Molecular genetic analysis of Epstein-Barr virus Cp promoter function

Abstract

The Cp promoter of Epstein-Barr virus (EBV) directs most transcription of the EBNA genes in lymphoblastoid cell lines. The functions of two control regions in the Cp promoter have been studied by construction of recombinant EBV strains containing specific mutations in these elements. Mutation of the RBP-Jk (CBF1) binding site reduced but did not completely abolish EBNA-2-dependent Cp activity in transient transfection assays. The same mutation in recombinant virus gave only a modest average reduction in Cp function, ranging from full activity to almost no activity in different isolates.
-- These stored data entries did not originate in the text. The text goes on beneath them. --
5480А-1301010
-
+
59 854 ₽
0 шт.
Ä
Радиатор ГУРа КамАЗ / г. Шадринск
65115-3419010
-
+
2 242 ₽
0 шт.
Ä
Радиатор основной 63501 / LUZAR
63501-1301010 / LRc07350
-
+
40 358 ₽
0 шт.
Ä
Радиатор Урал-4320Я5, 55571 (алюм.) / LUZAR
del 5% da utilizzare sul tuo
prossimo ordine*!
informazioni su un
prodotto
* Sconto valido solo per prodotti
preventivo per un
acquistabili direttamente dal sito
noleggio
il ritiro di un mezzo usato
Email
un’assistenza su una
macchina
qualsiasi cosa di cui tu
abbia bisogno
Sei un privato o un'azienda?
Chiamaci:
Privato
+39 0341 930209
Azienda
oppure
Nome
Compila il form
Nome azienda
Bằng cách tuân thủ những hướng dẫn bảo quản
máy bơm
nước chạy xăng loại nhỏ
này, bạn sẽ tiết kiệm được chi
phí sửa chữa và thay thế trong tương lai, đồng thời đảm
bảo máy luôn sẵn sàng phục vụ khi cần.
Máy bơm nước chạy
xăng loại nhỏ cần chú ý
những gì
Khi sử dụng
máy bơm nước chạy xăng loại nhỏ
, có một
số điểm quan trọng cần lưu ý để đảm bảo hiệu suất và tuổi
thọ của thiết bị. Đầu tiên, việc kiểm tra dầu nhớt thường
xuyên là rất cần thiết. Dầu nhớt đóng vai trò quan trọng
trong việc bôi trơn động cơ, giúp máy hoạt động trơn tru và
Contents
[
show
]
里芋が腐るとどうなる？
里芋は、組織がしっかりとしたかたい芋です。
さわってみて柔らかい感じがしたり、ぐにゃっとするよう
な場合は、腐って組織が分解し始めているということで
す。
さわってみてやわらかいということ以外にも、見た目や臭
Separate deletion of a 262-bp region containing glucocorticoid response elements had little effect in a transient assay but caused a fivefold increase in the steady-state level of Cp RNA in recombinant virus. The results indicate that other elements in addition to the intensively studied RBP-Jk site are important in determining Cp activity in the whole virus. Clonal EBV-infected cell lines expressed RNA from both the Cp and Wp promoters, but the level of Wp RNA did not simply compensate for changes in the level of Cp RNA. The levels of EBNA proteins varied much less than the levels of Cp and Wp RNA, suggesting other types of control in addition to initiation of transcription. A survey of RNAs derived from the internal repeat region of the virus indicated that gene expression from this region of EBV in lymphoblastoid cell lines is accounted for by the known transcripts.